Outside the exhibition space, a projection screen has been set up where Andrei Tarkovsky's movie "Solaris" is playing in a loop. Peljhan and Nicolai make explicit and frequent reference to "Solaris", both to the movie, and to Stanislaw Lem's original novel. Their fascination with the thinking ocean of the Solaris planet has led to the founding idea of an intelligent space in which a visitor can be immersed in complex renditions of data. While their own reprentation may reflect some of the more positivistic speculations of the 'Solaristic' researchers on the space station described in the film, it lacks the psychological depth of the novel as well as the movie. The insistence on the genealogy of the installation from the "Solaris" ocean seems awkward, not least because the installation suggests the possibility of an immersion into and perception of the dynamic particle events without offering any reference to the drama into which the scientists observing the Solaris ocean are thrown. On the space ship, they are confronted with figure, apparently real people, that the ocean seems to construct from their memory and desires. These "guests" appear in flesh and blood and are a challenge and an embarrassment for the scientists who thus encounter some of their deepest wishes, and emotional and moral dilemmas. We find little of this emotional dreamscape in "polar m" and wonder whether the artists are, like the scientists, trying to hide their own ghosts from each other, and from us, presenting us instead with the illusion of a clean and rational, aesthetic and scientific experiment.

"polar m [mirrored]" forms a hugely impressive artistic environment whose aesthetic effect hinges on the carefully controlled representation of indeterminable physical events.

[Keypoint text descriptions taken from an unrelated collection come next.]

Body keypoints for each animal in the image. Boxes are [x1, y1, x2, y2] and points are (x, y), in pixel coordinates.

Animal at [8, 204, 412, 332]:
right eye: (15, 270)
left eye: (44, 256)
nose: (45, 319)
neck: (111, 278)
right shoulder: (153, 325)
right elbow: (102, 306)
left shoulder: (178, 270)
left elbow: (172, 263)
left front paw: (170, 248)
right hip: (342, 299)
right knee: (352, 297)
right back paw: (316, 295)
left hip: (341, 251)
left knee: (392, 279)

While the predecessor of the installation of ten years ago, "POLAR", took the data communication of the internet as the material base of the immersion and offered interfaces for an interactive engagement with these data streams, the new version takes nature itself as the source for the aestheticisation of its events and structures.

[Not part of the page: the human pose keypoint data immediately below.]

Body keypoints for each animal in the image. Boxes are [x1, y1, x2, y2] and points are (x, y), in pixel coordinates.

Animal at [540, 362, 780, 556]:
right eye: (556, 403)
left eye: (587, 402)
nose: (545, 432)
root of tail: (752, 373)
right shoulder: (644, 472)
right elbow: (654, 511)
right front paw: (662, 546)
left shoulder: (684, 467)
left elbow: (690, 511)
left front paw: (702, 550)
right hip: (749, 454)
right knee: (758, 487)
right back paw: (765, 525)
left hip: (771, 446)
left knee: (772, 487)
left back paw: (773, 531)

We find resonances of the piece in the works of both artists. Carsten Nicolai has experimented with the cloud chamber before, and his "Wellenwanne" (2003/2008) and photographs of clouds (2002) show his interest in evoking natural phenomena that hover at the edge of indeterminacy. And Nicolai's last major project for YCAM, the spatial installation "syn chron" (2004) nodded to both the constructivist and to the romantic aspects of the Polar projects. Marko Peljhan, on the other hand, has pursued the scientific investigation of natural and communication structures in a trajectory that has led him from the "makrolab" project (since 1997), through the research that led to the exhibition "Situational Awareness" (2007), to the most recent "Arctic Perspective Initiative", and has explicitly paid hommage to the avant-guard Constructivist movement of the 1920s. The convergence of these different trajectories in "polar m [mirrored]" is consequential, even if the aesthetics of the space at YCAM seems more indebted to Nicolai's rationalism than to Peljhan's activism.

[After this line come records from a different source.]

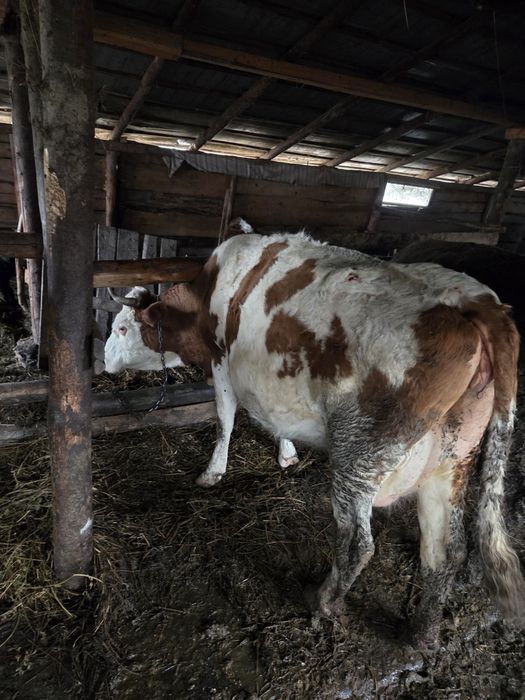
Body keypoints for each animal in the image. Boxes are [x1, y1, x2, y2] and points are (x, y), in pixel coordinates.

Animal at [105, 229, 524, 648]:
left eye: (122, 328)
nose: (105, 361)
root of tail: (477, 304)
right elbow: (276, 420)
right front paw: (287, 454)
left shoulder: (221, 362)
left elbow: (224, 418)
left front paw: (213, 472)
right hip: (453, 457)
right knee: (446, 548)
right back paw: (423, 634)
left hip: (361, 451)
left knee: (358, 543)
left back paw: (323, 602)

The new title may refer to the fact that the previous installation is now "mirrored" in time, but also to the symmetrical structure of the spatial lay-out of much, though not all of the exhibition space into the left and right hand side. There is also the mirror structure between the front row of the observation instruments, 'reflected' in the audio-visual events projected into the two cubes. Finally, the artists have also made reference to the conundrum of "Schroedinger's cat" from the theory of quantum physics, which is indicated by the second, closed cube which cannot be entered and which thus forms the unreachable reference space through which the actuality of the measured particle events might be ascertained. The translucent quality of the cube, however, reduces the enigma in favour of a visual symmetry which, in the generous black cube of YCAM's Studio A, appears as convincing as it is overwhelming.